What is a Compound Interest Calculator?
The Compound Interest Calculator demonstrates the extraordinary power of compounding — earning interest on interest. It calculates both compound and simple interest for any principal, rate, time period, and compounding frequency, clearly showing why compounding is called the eighth wonder of the world.
Benefits of Using Rupee Logic Compound Interest Calculator
CI vs SI Comparison
See exactly how much more compound interest generates compared to simple interest over the same period.
Frequency Impact
Compare annual, quarterly, monthly, and daily compounding to see how frequency affects final returns.
Power of Time
Understand why small differences in investment horizon create massive differences in final corpus.
Rule of 72
Instantly verify the Rule of 72 — divide 72 by rate to know how many years to double your money.
Frequently Asked Questions — Compound Interest Calculator
Simple Interest calculates interest only on the principal. ₹1 lakh at 10% for 10 years = ₹1L total interest. Compound Interest calculates interest on principal plus accumulated interest. ₹1 lakh at 10% quarterly compounding for 10 years = ₹1.64L interest — 64% more than SI. The formula is: CI = P × [(1 + r/n)^(nt) - 1], where n is compounding frequency per year.
The Rule of 72 is a quick mental math shortcut: divide 72 by the annual interest rate to find approximate years to double your money. At 6% (PPF): 72/6 = 12 years; at 8%: 72/8 = 9 years; at 12% (equity SIP): 72/12 = 6 years; at 15%: 72/15 = 4.8 years. The rule works best for rates between 5% and 20% and is accurate within 1-2 years.
More frequent compounding means higher returns. ₹1 lakh at 10% for 10 years: annual compounding gives ₹2,59,374; quarterly gives ₹2,68,506; monthly gives ₹2,70,704; daily gives ₹2,71,791. The difference between annual and daily is ₹12,417 or about 4.8% more. FDs compound quarterly by default in India. Banks in India do not generally offer daily compounding for deposits.
Starting 10 years earlier can double or triple your final corpus for the same monthly investment. Example: ₹5,000/month SIP at 12% starting at age 25 for 35 years = ₹3.24 crore. Starting at 35 for 25 years = ₹94 lakh. Starting at 45 for 15 years = ₹25 lakh. The last 10-15 years generate the majority of corpus because compounding accelerates exponentially, not linearly.
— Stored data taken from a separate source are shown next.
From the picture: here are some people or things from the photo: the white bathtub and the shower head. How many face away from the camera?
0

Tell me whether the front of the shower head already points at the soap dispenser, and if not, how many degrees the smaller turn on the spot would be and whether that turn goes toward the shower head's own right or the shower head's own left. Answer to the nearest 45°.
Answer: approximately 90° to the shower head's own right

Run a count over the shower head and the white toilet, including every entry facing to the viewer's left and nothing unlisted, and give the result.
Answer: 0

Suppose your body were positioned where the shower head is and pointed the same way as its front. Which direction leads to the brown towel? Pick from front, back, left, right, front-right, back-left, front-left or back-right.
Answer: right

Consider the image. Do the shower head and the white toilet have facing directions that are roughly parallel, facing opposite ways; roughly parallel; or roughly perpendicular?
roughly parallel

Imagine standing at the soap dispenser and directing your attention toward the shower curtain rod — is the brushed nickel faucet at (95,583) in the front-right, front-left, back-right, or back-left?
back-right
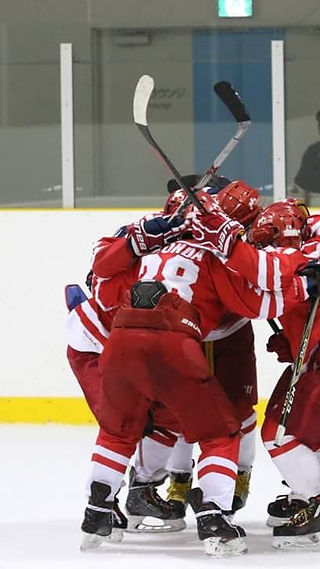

Loans use compound interest in reverse — compounding works against you as a borrower. A ₹50 lakh home loan at 8.5% for 20 years results in total interest of ₹60+ lakh — more than the principal. Making even one extra EMI per year reduces a 20-year loan by 3-4 years. Prepayments in early years save far more than later prepayments because interest compounds on the outstanding principal balance.